(MATERIALS PROVIDED)
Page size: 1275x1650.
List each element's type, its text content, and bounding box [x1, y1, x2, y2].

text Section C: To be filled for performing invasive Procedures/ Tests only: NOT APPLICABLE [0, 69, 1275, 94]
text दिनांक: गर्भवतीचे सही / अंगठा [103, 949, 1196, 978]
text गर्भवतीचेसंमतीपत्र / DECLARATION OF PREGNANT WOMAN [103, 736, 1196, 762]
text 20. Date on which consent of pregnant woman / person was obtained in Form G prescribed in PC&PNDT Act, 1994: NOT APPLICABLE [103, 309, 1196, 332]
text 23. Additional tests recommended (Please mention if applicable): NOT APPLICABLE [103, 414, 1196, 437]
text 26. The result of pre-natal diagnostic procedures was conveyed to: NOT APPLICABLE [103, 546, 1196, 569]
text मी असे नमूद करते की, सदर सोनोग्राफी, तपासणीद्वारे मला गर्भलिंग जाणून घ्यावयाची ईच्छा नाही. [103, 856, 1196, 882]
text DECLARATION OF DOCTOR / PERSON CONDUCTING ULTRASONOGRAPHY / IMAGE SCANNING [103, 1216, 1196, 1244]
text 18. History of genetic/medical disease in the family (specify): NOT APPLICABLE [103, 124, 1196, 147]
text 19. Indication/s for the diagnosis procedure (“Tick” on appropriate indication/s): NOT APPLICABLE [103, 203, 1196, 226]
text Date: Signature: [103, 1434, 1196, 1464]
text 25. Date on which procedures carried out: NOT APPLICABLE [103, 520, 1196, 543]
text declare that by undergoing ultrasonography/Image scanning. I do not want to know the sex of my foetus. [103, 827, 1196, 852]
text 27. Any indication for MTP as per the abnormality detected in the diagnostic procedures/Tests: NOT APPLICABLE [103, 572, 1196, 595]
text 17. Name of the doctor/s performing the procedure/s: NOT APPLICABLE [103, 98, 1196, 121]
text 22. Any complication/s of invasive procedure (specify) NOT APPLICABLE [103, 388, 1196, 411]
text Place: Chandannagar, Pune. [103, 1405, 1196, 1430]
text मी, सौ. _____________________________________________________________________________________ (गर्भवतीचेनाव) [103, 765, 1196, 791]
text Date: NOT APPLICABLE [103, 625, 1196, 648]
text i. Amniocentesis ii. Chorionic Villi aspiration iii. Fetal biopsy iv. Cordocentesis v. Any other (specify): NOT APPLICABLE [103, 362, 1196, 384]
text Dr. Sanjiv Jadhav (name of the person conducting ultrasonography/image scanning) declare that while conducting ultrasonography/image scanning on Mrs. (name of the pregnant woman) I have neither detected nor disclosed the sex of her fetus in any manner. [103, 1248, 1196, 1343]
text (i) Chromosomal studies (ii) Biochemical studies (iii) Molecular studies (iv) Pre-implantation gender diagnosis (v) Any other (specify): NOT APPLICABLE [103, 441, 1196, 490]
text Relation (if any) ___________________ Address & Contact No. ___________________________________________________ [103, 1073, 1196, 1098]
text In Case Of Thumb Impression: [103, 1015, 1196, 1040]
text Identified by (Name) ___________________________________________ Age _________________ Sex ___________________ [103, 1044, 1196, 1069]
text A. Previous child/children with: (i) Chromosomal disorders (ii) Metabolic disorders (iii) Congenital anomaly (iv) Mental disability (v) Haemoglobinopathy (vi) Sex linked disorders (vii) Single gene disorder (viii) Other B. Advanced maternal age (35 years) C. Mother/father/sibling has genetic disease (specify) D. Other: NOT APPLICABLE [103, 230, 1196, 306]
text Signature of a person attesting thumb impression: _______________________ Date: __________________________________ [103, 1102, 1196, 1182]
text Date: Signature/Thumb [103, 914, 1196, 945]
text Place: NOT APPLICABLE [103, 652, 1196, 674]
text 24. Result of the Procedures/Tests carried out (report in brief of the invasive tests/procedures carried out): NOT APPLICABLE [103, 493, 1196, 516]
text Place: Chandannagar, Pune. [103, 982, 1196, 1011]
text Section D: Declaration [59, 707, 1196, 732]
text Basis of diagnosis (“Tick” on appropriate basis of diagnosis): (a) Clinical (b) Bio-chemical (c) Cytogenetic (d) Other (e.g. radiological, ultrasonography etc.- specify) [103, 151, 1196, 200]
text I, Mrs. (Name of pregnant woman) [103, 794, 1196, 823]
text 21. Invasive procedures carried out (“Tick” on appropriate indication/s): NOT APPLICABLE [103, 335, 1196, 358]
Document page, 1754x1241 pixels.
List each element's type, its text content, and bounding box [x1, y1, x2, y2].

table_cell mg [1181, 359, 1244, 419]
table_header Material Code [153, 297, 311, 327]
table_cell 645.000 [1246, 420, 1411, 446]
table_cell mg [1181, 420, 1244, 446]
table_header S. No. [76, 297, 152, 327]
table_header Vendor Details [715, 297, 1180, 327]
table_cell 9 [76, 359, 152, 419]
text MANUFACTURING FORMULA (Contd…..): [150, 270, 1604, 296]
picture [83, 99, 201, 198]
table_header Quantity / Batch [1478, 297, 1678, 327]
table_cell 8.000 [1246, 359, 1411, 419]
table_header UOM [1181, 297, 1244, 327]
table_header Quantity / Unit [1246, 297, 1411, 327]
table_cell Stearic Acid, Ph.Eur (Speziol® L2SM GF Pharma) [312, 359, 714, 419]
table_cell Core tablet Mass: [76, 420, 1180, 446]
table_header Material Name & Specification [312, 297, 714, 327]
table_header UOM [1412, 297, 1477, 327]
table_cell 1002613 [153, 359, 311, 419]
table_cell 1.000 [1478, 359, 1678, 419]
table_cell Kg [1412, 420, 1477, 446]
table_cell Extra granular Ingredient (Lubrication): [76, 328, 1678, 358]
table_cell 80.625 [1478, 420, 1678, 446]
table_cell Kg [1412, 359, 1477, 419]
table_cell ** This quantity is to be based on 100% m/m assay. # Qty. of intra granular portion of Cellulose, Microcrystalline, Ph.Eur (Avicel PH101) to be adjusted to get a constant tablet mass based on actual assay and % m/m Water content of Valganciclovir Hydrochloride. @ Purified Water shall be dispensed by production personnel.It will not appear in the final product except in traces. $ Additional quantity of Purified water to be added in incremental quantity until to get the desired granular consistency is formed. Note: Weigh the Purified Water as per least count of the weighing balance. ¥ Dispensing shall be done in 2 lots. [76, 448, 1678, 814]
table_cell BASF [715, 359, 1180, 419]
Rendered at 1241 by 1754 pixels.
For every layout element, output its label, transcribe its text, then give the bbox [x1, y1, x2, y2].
(End MATERIALS PROVIDED)
(INSTRUCTIONS TO FOLLOW) Copy every record exactly.

(SOLUTION)
Page size: 1275x1650.
List each element's type, its text content, and bounding box [x1, y1, x2, y2].

text Section C: To be filled for performing invasive Procedures/ Tests only: NOT APPLICABLE [0, 69, 1275, 94]
text दिनांक: गर्भवतीचे सही / अंगठा [103, 949, 1196, 978]
text गर्भवतीचेसंमतीपत्र / DECLARATION OF PREGNANT WOMAN [103, 736, 1196, 762]
text 20. Date on which consent of pregnant woman / person was obtained in Form G prescribed in PC&PNDT Act, 1994: NOT APPLICABLE [103, 309, 1196, 332]
text 23. Additional tests recommended (Please mention if applicable): NOT APPLICABLE [103, 414, 1196, 437]
text 26. The result of pre-natal diagnostic procedures was conveyed to: NOT APPLICABLE [103, 546, 1196, 569]
text मी असे नमूद करते की, सदर सोनोग्राफी, तपासणीद्वारे मला गर्भलिंग जाणून घ्यावयाची ईच्छा नाही. [103, 856, 1196, 882]
text DECLARATION OF DOCTOR / PERSON CONDUCTING ULTRASONOGRAPHY / IMAGE SCANNING [103, 1216, 1196, 1244]
text 18. History of genetic/medical disease in the family (specify): NOT APPLICABLE [103, 124, 1196, 147]
text 19. Indication/s for the diagnosis procedure (“Tick” on appropriate indication/s): NOT APPLICABLE [103, 203, 1196, 226]
text Date: Signature: [103, 1434, 1196, 1464]
text 25. Date on which procedures carried out: NOT APPLICABLE [103, 520, 1196, 543]
text declare that by undergoing ultrasonography/Image scanning. I do not want to know the sex of my foetus. [103, 827, 1196, 852]
text 27. Any indication for MTP as per the abnormality detected in the diagnostic procedures/Tests: NOT APPLICABLE [103, 572, 1196, 595]
text 17. Name of the doctor/s performing the procedure/s: NOT APPLICABLE [103, 98, 1196, 121]
text 22. Any complication/s of invasive procedure (specify) NOT APPLICABLE [103, 388, 1196, 411]
text Place: Chandannagar, Pune. [103, 1405, 1196, 1430]
text मी, सौ. _____________________________________________________________________________________ (गर्भवतीचेनाव) [103, 765, 1196, 791]
text Date: NOT APPLICABLE [103, 625, 1196, 648]
text i. Amniocentesis ii. Chorionic Villi aspiration iii. Fetal biopsy iv. Cordocentesis v. Any other (specify): NOT APPLICABLE [103, 362, 1196, 384]
text Dr. Sanjiv Jadhav (name of the person conducting ultrasonography/image scanning) declare that while conducting ultrasonography/image scanning on Mrs. (name of the pregnant woman) I have neither detected nor disclosed the sex of her fetus in any manner. [103, 1248, 1196, 1343]
text (i) Chromosomal studies (ii) Biochemical studies (iii) Molecular studies (iv) Pre-implantation gender diagnosis (v) Any other (specify): NOT APPLICABLE [103, 441, 1196, 490]
text Relation (if any) ___________________ Address & Contact No. ___________________________________________________ [103, 1073, 1196, 1098]
text In Case Of Thumb Impression: [103, 1015, 1196, 1040]
text Identified by (Name) ___________________________________________ Age _________________ Sex ___________________ [103, 1044, 1196, 1069]
text A. Previous child/children with: (i) Chromosomal disorders (ii) Metabolic disorders (iii) Congenital anomaly (iv) Mental disability (v) Haemoglobinopathy (vi) Sex linked disorders (vii) Single gene disorder (viii) Other B. Advanced maternal age (35 years) C. Mother/father/sibling has genetic disease (specify) D. Other: NOT APPLICABLE [103, 230, 1196, 306]
text Signature of a person attesting thumb impression: _______________________ Date: __________________________________ [103, 1102, 1196, 1182]
text Date: Signature/Thumb [103, 914, 1196, 945]
text Place: NOT APPLICABLE [103, 652, 1196, 674]
text 24. Result of the Procedures/Tests carried out (report in brief of the invasive tests/procedures carried out): NOT APPLICABLE [103, 493, 1196, 516]
text Place: Chandannagar, Pune. [103, 982, 1196, 1011]
text Section D: Declaration [59, 707, 1196, 732]
text Basis of diagnosis (“Tick” on appropriate basis of diagnosis): (a) Clinical (b) Bio-chemical (c) Cytogenetic (d) Other (e.g. radiological, ultrasonography etc.- specify) [103, 151, 1196, 200]
text I, Mrs. (Name of pregnant woman) [103, 794, 1196, 823]
text 21. Invasive procedures carried out (“Tick” on appropriate indication/s): NOT APPLICABLE [103, 335, 1196, 358]
Document page, 1754x1241 pixels.
List each element's type, its text content, and bounding box [x1, y1, x2, y2].

table_cell mg [1181, 359, 1244, 419]
table_header Material Code [153, 297, 311, 327]
table_cell 645.000 [1246, 420, 1411, 446]
table_cell mg [1181, 420, 1244, 446]
table_header S. No. [76, 297, 152, 327]
table_header Vendor Details [715, 297, 1180, 327]
table_cell 9 [76, 359, 152, 419]
text MANUFACTURING FORMULA (Contd…..): [150, 270, 1604, 296]
picture [83, 99, 201, 198]
table_header Quantity / Batch [1478, 297, 1678, 327]
table_cell 8.000 [1246, 359, 1411, 419]
table_header UOM [1181, 297, 1244, 327]
table_header Quantity / Unit [1246, 297, 1411, 327]
table_cell Stearic Acid, Ph.Eur (Speziol® L2SM GF Pharma) [312, 359, 714, 419]
table_cell Core tablet Mass: [76, 420, 1180, 446]
table_header Material Name & Specification [312, 297, 714, 327]
table_header UOM [1412, 297, 1477, 327]
table_cell 1002613 [153, 359, 311, 419]
table_cell 1.000 [1478, 359, 1678, 419]
table_cell Kg [1412, 420, 1477, 446]
table_cell Extra granular Ingredient (Lubrication): [76, 328, 1678, 358]
table_cell 80.625 [1478, 420, 1678, 446]
table_cell Kg [1412, 359, 1477, 419]
table_cell ** This quantity is to be based on 100% m/m assay. # Qty. of intra granular portion of Cellulose, Microcrystalline, Ph.Eur (Avicel PH101) to be adjusted to get a constant tablet mass based on actual assay and % m/m Water content of Valganciclovir Hydrochloride. @ Purified Water shall be dispensed by production personnel.It will not appear in the final product except in traces. $ Additional quantity of Purified water to be added in incremental quantity until to get the desired granular consistency is formed. Note: Weigh the Purified Water as per least count of the weighing balance. ¥ Dispensing shall be done in 2 lots. [76, 448, 1678, 814]
table_cell BASF [715, 359, 1180, 419]
Rendered at 1241 by 1754 pixels.
For every layout element, output its label, transcribe its text, then give the bbox [x1, y1, x2, y2].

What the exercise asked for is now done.